Pursuant to a legislative requirement, GAO reviewed the Environmental Protection Agency's (EPA) new rule on water quality planning and management regulation. GAO noted that: (1) the final rule revises and clarifies EPA's regulatory requirements for establishing total maximum daily loads and the National Pollutant Discharge Elimination System under the Clean Water Act; and (2) EPA complied with applicable requirements in promulgating the rule.
Environmental Protection Agency: Revisions to the Water Quality Planning and Management Regulation and Revisions to the National Pollutant Discharge Elimination System Program in Support of Revisions to the Water Quality Planning and Management Regulation, OGC-00-45, July 28, 2000
Subject: Environmental Protection Agency: Revisions to the Water Quality Planning and Management Regulation and Revisions to the National Pollutant Discharge Elimination System Program in Support of Revisions to the Water Quality Planning and Management Regulation
Pursuant to section 801(a)(2)(A) of title 5, United States Code, this is our report on a major rule promulgated by the Environmental Protection Agency (EPA), entitled "Revisions to the Water Quality Planning and Management Regulation and Revisions to the National Pollutant Discharge Elimination System Program in Support of Revisions to the Water Quality Planning and Management Regulation" (FRL-6733-2). We received the rule on July 11, 2000. It was published in the Federal Register as a final rule on July 13, 2000. 65 Fed. Reg. 43586.

####################

--- Challenges ---
1) For each statement about the GAO report, answer yes or no and quote the exact words from the report that settle it: (a) GAO received the rule on July 11, 2000; (b) the rule appeared in the Federal Register as a proposed rule; (c) GAO found that EPA did not meet the applicable requirements when issuing the rule.
2) According to the GAO report, what is the Federal Register citation for the final rule?
The listing has no connection to the GAO report.

--- Provided data ---
####################

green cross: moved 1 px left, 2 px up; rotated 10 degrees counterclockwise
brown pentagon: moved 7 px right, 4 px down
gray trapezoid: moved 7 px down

####################

--- Per-task answers ---
1)
(a) Yes: "We received the rule on July 11, 2000."
(b) No: "It was published in the Federal Register as a final rule on July 13, 2000."
(c) No: "EPA complied with applicable requirements in promulgating the rule."

2) 65 Fed. Reg. 43586.